Zu den landesweiten Angeboten zählen Vorführungen des Films „Das Leben der Anderen“. Darüber würde ich mich hier vorn nicht lustig machen. Natürlich bildet dieser Film die DDR nicht 1 : 1 ab. Ich glaube aber, dass er auf eine gute und nachvollziehbare Art und Weise Mechanismen deutlich macht, unter denen die Menschen leben und sich auch arrangieren mussten – mit zum Teil fatalen Folgen. Wir verbinden diese Filmvorführungen mit Zeitzeugengesprächen, die vom Landesmedienzentrum in Zusammenarbeit mit den Kreis- und Stadtmedienzentren organisiert werden. Die Auftaktveranstaltung am 22. Juni in Karlsruhe habe ich selbst besucht, um mir ein Bild davon zu machen, wie wir damit die Schülerinnen und Schüler erreichen können.

Wir arbeiten bei diesem Thema u. a. mit dem hier zitierten Professor Klaus Schroeder zusammen. Er hat uns zu allem beraten, was wir in diesem Jahr unternehmen. Wir arbeiten mit der Stiftung Aufarbeitung in Berlin und natürlich mit dem Museum in Pforzheim, Frau Kollegin Berroth, mit Klaus Knabe und seiner einmaligen Sammlung zusammen. Wir müssen alles dafür tun, dass diese Sammlung erhalten bleiben kann,

(Beifall bei der FDP/DVP und Abgeordneten der CDU)

auch wenn Klaus Knabe sich selbst einmal zu alt dafür fühlt.

Wir empfehlen, bei Berlinfahrten auf jeden Fall die Stasizentrale zu besuchen. Wir haben in Baden-Württemberg ein Studienhaus der Jugendbildung, das sich über Jahrzehnte hinweg ganz gezielt mit Ost-West-Themen befasst hat. Dort ist das größte Know-how in Sachen DDR zu Hause. Das ist das Studienhaus Wiesneck bei Freiburg. Wir arbeiten mit dem SWR zusammen, der gemeinsam mit Experten des Studienhauses Wiesneck bereits in den Achtzigerjahren hervorragendes Schul fernsehmaterial zusammengestellt hat und es derzeit aktualisiert, damit auch dieses Material unter heutigen Gesichtspunkten den Schulen zur Verfügung gestellt werden kann.

Wir haben Angebote der Lehrerfortbildung auf den Weg gebracht. Gemeinsam für Lehrkräfte aus Baden-Württemberg und Sachsen finden sie in den Akademien in Esslingen und auf der Comburg statt. Daran werden auch Zeitzeugen aus Sachsen mitwirken. Ich halte es für wichtig, dass wir die Chance nutzen, Verbindungen zwischen den Schulen in Baden-Württemberg und Sachsen wieder zu intensivieren und die Thematiken „20 Jahre Mauerfall“ und „Wie war das damals in der DDR? Was ist geschehen, damit diese Diktatur gestürzt werden konnte?“ gemeinsam erarbeiten.

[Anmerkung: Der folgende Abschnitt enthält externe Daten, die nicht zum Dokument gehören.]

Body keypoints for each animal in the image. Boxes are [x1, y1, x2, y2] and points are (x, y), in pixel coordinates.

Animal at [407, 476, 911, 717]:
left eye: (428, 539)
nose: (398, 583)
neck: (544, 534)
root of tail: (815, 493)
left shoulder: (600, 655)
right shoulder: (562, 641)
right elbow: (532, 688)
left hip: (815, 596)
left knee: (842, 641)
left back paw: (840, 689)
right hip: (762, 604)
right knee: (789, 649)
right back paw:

Baden-Württemberg und Sachsen haben eine gute Tradition der Zusammenarbeit, und die Tatsache, dass in Sachsen nach der Neugründung des Landes die Mehrheit des Landeskabinetts aus Vertretern der Bürgerbewegung bestand, hat damit zu tun, dass sich Baden-Württemberg, dass sich auch die CDU aus Baden-Württemberg in Sachsen sehr um diese Menschen gekümmert hat, ihnen einen Weg in die Politik bereitet hat. Diejenigen, die die Verantwortung in der Revolution hatten, haben dort die Chance gehabt, auch in die Verantwortung im neuen Land Sachsen zu kommen.

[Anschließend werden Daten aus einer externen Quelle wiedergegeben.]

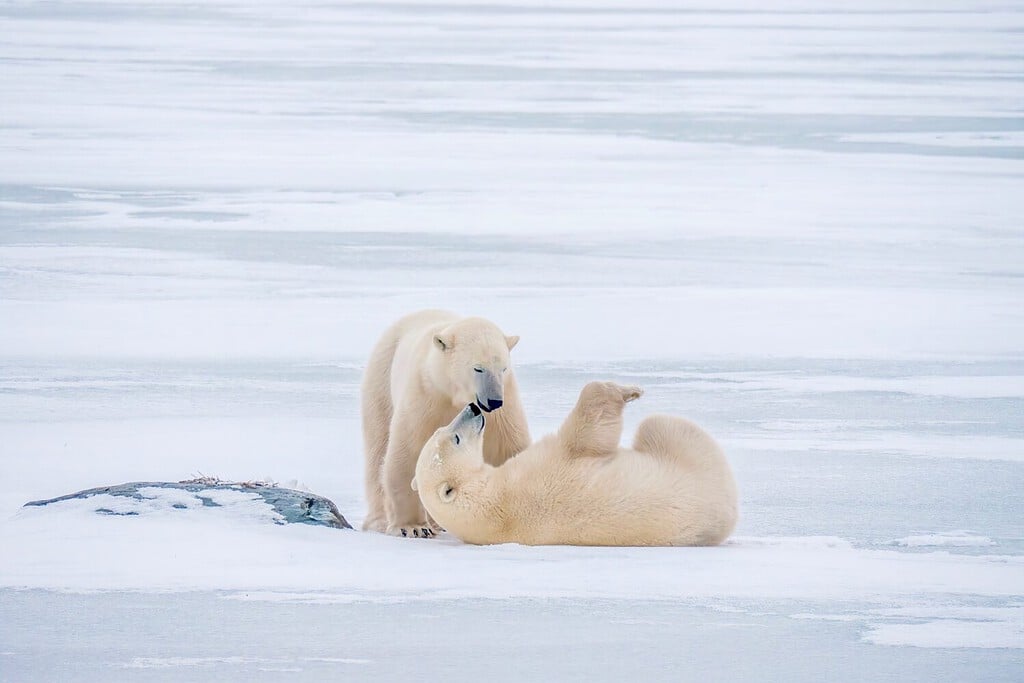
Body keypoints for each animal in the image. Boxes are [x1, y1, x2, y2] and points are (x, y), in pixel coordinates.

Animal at [360, 309, 532, 540]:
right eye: (478, 368)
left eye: (503, 369)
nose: (494, 401)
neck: (453, 392)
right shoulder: (425, 395)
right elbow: (408, 452)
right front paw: (413, 527)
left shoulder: (505, 407)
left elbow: (508, 449)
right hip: (381, 378)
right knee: (377, 446)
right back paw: (379, 521)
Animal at [411, 382, 741, 548]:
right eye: (455, 438)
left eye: (442, 430)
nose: (473, 408)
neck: (492, 507)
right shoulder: (542, 468)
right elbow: (587, 433)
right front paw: (627, 391)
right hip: (694, 456)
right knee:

Am 22. Oktober werde ich gemeinsam mit der Schriftstellerin Susanne Schädlich im Literaturhaus in Stuttgart eine Veranstaltung mit Schülerinnen und Schülern der neunten und zehnten Klassen durchführen. Susanne Schädlich ist die Tochter des bekannten Schriftstellers Hans Joachim Schädlich, der eine der Schlüsselfiguren in der kritischen Literatenszene in der DDR war, der die DDR 1977 verlassen musste und der auch in der Bundesrepublik unter dem massiven psychischen Druck der Stasi stand. Die Arme dieser Krake haben über die Grenzen der DDR hinaus gereicht.

Seit 1991 gibt es immer über den 3. Oktober hinweg eine vier- bis fünftägige Begegnung von Jugendlichen aus Baden-Würt temberg und Sachsen. Dafür kommen jeweils 300 Jugendliche zusammen, in einem Jahr in Sachsen, in einem Jahr in Baden-Württemberg. Sie musizieren miteinander, aber sie tauschen sich auch über ihre Erfahrungen aus. Im letzten Jahr fand diese Begegnung in Torgau in Sachsen statt. Dort haben die Schülerinnen und Schüler den Jugendwerkhof besucht, eine Einrichtung, in der Jugendliche unter unwürdigsten Bedingungen, unter Anwendung von Gewalt und in Rechtlosigkeit gehalten wurden. Die Jugendlichen, die vorher keine Erfahrungen mit solchen Verhältnissen hatten, waren tief beeindruckt. In diesem Jahr wird Marianne Birthler nach Karlsruhe zur sächsisch-baden-württembergischen Schulmusikbegegnung kommen und mit den Jugendlichen den geschichtlichen Teil bearbeiten.

„Wir müssen uns erinnern!“ Dieser Satz der DDR-Bürgerrechtlerin Freya Klier ist eine Aufforderung, das in der DDR

geschehene Unrecht stets zu vergegenwärtigen und daraus zu lernen, auch über die Geschichtsjubiläen der Jahre 2009 und 2010 hinaus.

In Baden-Württemberg mögen wir nicht verantwortlich sein für das, was in der DDR war, doch wir sind mitverantwortlich für das, was in der Geschichte daraus wird.

Ich danke Ihnen.

(Beifall bei der CDU und der FDP/DVP)

Meine Damen und Herren, wir kommen zur geschäftsordnungsmäßigen Behandlung der Anträge. Abstimmungsgrundlage ist der Antrag Drucksache 14/3303.

Abschnitt I dieses Antrags ist ein Berichtsteil, der durch die Aussprache erledigt ist.